Bem, se nos opusermos a um excesso de controle do cérebro, estaremos reprimindo o intestino para que ele esqueça suas necessidades, e problemas como a prisão de ventre podem ser agravados.

Um intestino com poder de decisão

O cérebro intestinal não é um mero servo da cabeça. Não apenas informa e obedece. Ele também toma suas decisões.

Ao contrário dos olhos ou do ouvido, o intestino não está continuamente transmitindo ao cérebro tudo o que acontece lá embaixo. Comunica apenas o que considera essencial .

O resto dos dados é processado por ele mesmo e toma as decisões necessárias. Por exemplo, pode controlar os movimentos intestinais , ordenar a produção de enzimas digestivas e reagir ao volume e à composição nutricional da ingestão.

Como o estresse afeta sua digestão

Embora o cérebro e o intestino geralmente trabalhem juntos e de forma coordenada, o estresse elevado e contínuo ao longo do tempo pode gerar conflitos entre eles.
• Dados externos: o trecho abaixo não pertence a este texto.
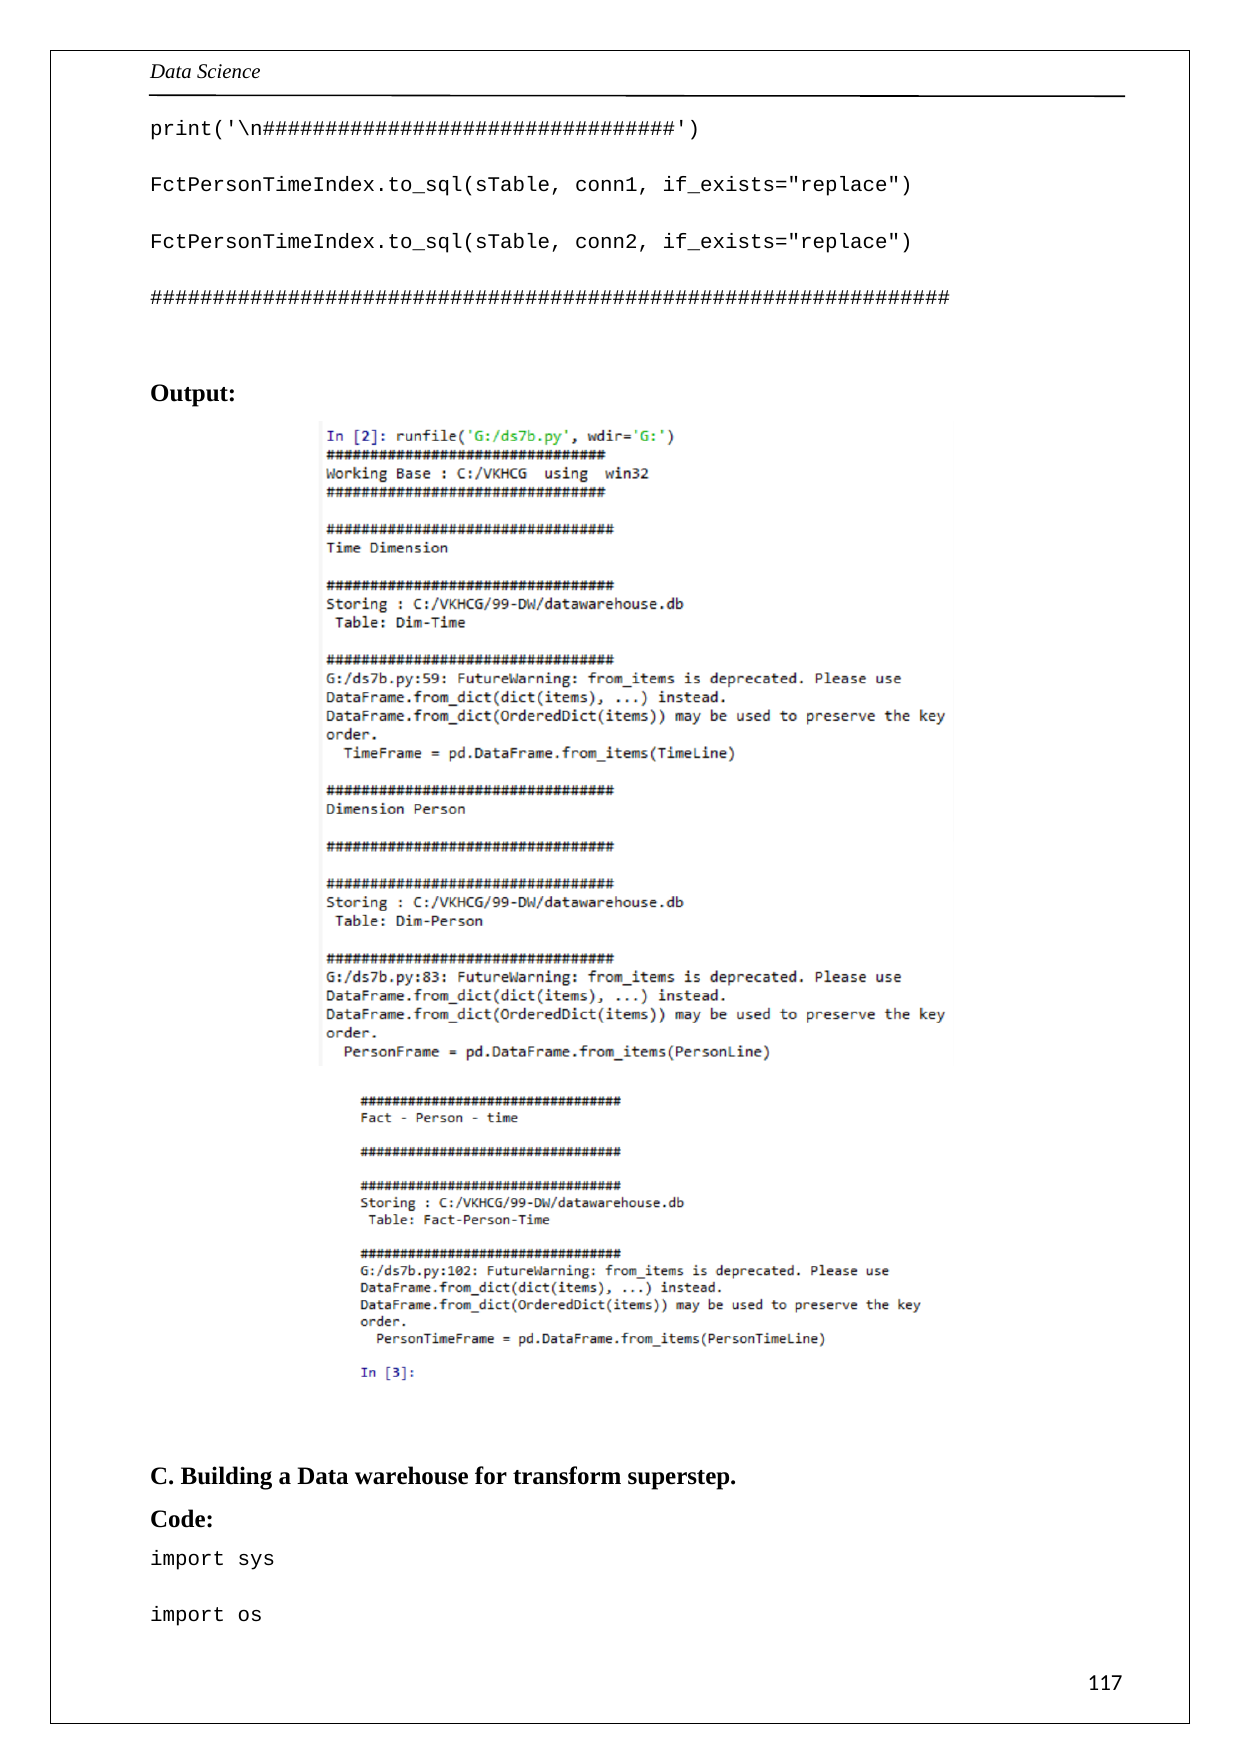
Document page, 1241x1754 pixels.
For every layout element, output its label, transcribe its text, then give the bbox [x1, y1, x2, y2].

text ################################################################ [150, 287, 1122, 311]
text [150, 118, 1122, 142]
text FctPersonTimeIndex.to_sql(sTable, conn2, if_exists="replace") [150, 231, 1122, 254]
text import sys [150, 1547, 1122, 1571]
text Output: [150, 378, 1122, 407]
picture [318, 421, 954, 1066]
text FctPersonTimeIndex.to_sql(sTable, conn1, if_exists="replace") [150, 174, 1122, 198]
text C. Building a Data warehouse for transform superstep. [150, 1461, 1122, 1490]
text import os [150, 1604, 1122, 1627]
picture [348, 1080, 924, 1383]
text Code: [150, 1504, 1122, 1533]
Diante de uma situação estressante, o cérebro aciona um sistema emergencial de captação de energia .

Por meio das chamadas fibras simpáticas, o cérebro manda uma mensagem ao intestino: “Estamos em uma situação extrema, preciso de toda a sua energia”. O intestino, sem hesitar, obedece. Quão?
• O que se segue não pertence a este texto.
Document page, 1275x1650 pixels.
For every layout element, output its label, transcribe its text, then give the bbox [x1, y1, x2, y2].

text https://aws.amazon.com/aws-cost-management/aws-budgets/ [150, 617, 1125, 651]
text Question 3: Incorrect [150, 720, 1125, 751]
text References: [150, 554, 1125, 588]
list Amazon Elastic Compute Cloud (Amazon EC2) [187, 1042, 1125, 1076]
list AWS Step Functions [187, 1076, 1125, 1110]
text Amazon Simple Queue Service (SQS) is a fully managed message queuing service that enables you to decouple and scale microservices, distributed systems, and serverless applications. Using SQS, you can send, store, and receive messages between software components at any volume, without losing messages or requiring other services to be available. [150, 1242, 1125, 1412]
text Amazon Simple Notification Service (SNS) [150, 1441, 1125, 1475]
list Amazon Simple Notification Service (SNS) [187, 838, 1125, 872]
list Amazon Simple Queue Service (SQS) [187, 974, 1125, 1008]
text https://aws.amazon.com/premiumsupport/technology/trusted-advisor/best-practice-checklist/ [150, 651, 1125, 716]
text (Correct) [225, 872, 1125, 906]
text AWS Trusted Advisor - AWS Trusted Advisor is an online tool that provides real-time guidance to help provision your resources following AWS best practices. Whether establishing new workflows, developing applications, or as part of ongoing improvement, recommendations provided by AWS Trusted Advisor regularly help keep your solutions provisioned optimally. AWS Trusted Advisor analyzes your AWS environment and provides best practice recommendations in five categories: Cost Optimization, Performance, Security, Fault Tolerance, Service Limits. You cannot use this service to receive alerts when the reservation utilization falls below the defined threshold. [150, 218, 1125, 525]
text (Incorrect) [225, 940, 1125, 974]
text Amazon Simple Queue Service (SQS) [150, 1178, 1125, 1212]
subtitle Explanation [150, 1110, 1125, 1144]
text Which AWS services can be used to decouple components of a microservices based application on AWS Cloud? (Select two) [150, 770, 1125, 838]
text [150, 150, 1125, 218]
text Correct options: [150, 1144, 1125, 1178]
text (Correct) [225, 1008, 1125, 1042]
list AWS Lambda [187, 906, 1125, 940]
Para começar, começa a economizar energia durante a digestão : produz menos mucinas (proteínas que protegem as paredes intestinais) e reduz seu próprio suprimento de sangue para que todos os recursos possam ir para o cérebro e os músculos.
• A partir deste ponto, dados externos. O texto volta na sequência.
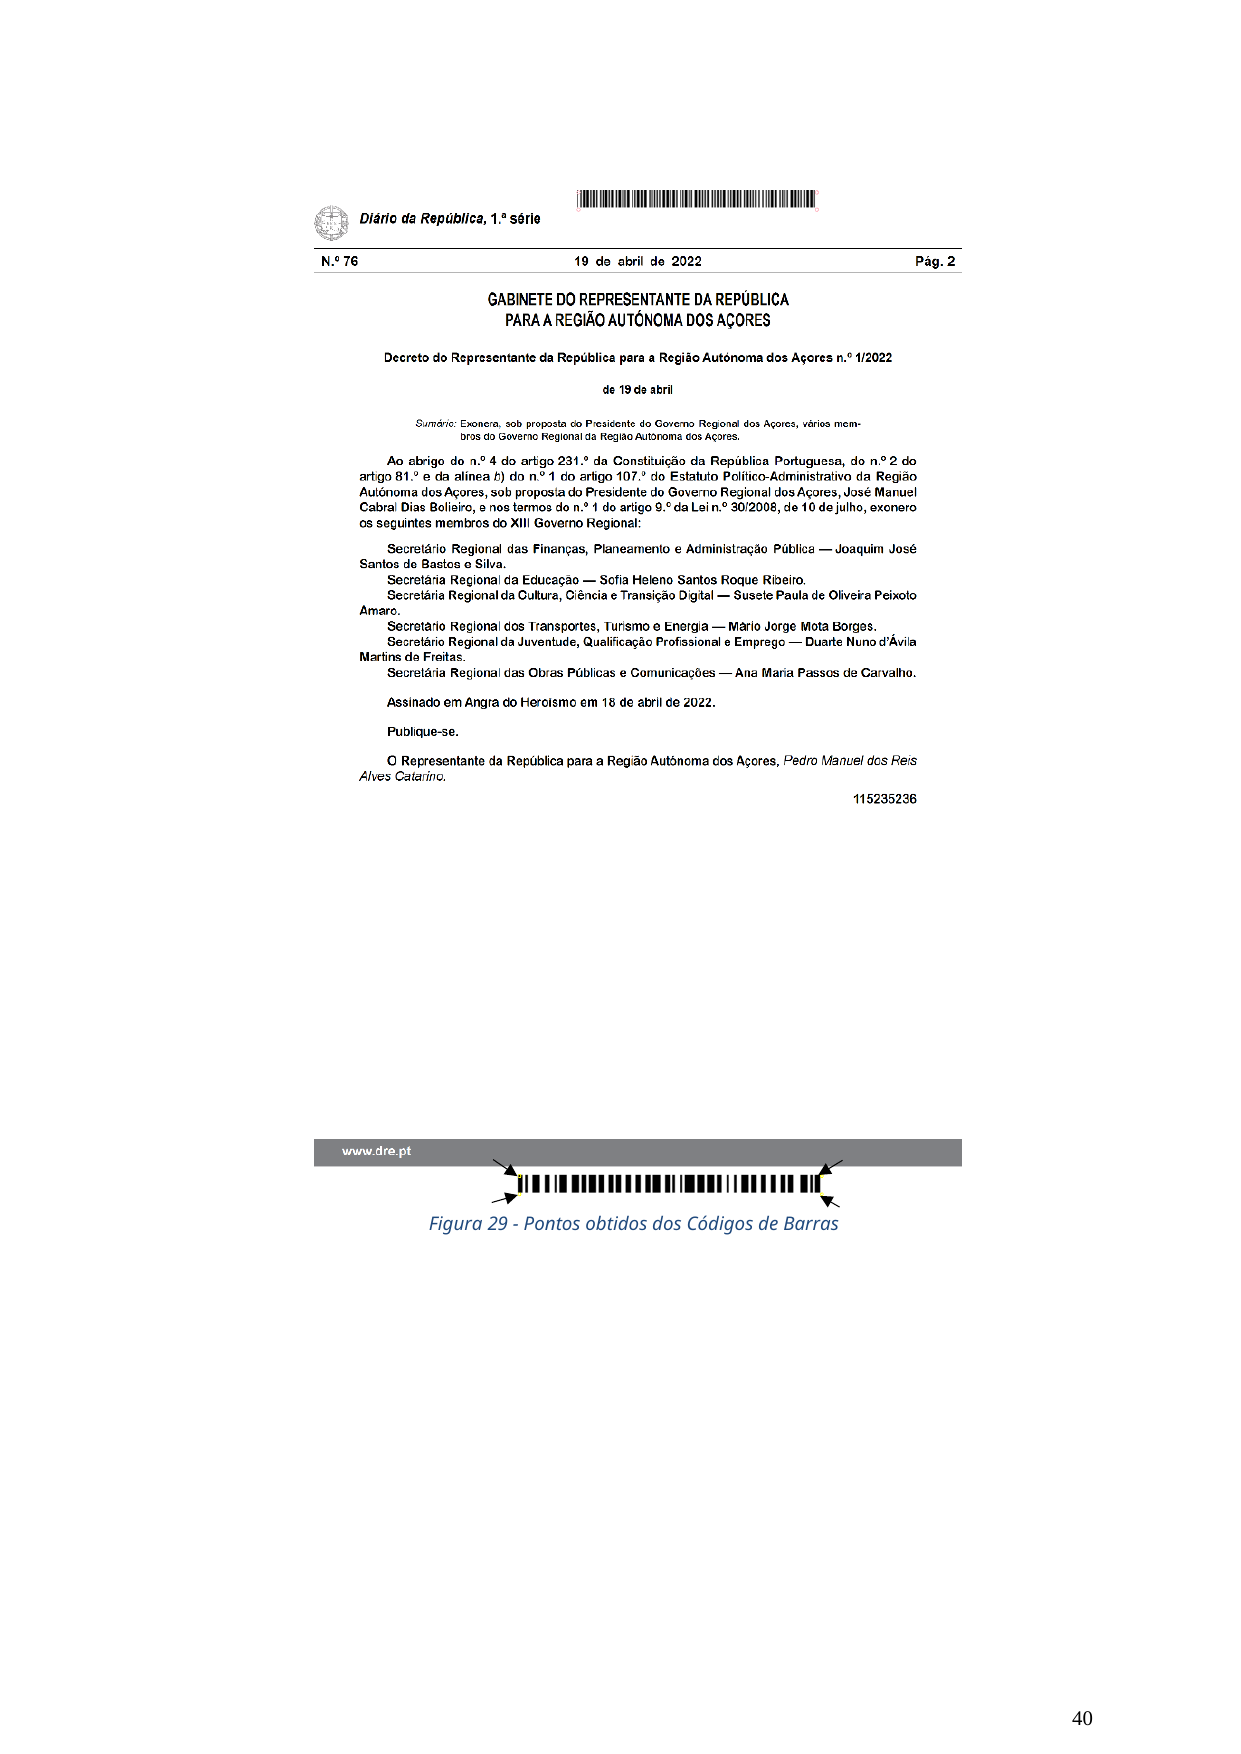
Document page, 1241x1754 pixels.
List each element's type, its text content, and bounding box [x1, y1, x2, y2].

É uma boa estratégia temporária , inventada pela natureza diante de situações perigosas que podem afetar um mamífero, como a presença de um predador. Assim, o corpo está preparado para lutar ou fugir. Mas na vida civilizada, o estresse pode ser causado por um exame, a data de vencimento de um relatório ou um conflito com seu parceiro ou com você mesmo.

Esses estressores podem persistir por dias e não são resolvidos por uma corrida ou luta. Portanto, o intestino fica baixo por muito tempo . “A qualidade da mucosa intestinal começa a se deteriorar e as bactérias que a habitam são alteradas, passam a gerar produtos químicos tóxicos, que por sua vez influenciam o cérebro e aumentam o estresse … é o peixe que morde o rabo”, diz. Enders.

O motivo da constipação

Esses processos explicam que os sintomas da constipação ou da síndrome do intestino irritável são agravados pelo estresse. Enders explica que, por ficar estressado o dia todo, o intestino se contrai , o que coloca muita pressão no intestino e torna ainda mais difícil ir ao banheiro.

Ele não ajuda a nossa forma de se sentou no vaso sanitário . Para facilitar a descarga das fezes, é aconselhável apoiar os pés sobre uma caixa e inclinar o tronco para frente, para que possamos imitar a postura de cócoras, muito fisiológica e favorável para uma defecação sem problemas.

Alterações na microbiota

Se o empréstimo de energia do intestino para o cérebro for ocasional, nada acontece. Agora, se se tornar comum, problemas de saúde digestiva podem começar.

Quando o estresse dura muito, o intestino pode não conseguir manter o ambiente necessário para manter a microbiota , a comunidade de bactérias que vive no intestino e que é essencial para a saúde de todo o organismo. As populações de bactérias benéficas podem ser reduzidas e as patogênicas aumentadas.

Mais cansado

Casos de roubo de energia reversa também ocorrem. Quando estamos com fome e cansados , a sensação desaparece após as primeiras mordidas, porque o estômago se dilata com a comida; entretanto, por um tempo, continuamos a nos sentir fracos, como antes de comer.

Bem, isso tem a ver com o fato de que, para digerir os alimentos, precisamos de um grande fluxo de sangue nos órgãos digestivos, de modo que o suprimento de sangue para o cérebro é reduzido .

Quanto maior e mais pesada a refeição, mais sangue vai da cabeça ao intestino e mais difícil é pensar e voltar a trabalhar depois do almoço.

O intestino, por sua vez, faz muito bem que nos sintamos assim, porque ficamos um pouco mais relaxados e pode ter sangue - sem os hormônios do estresse - e energia em abundância.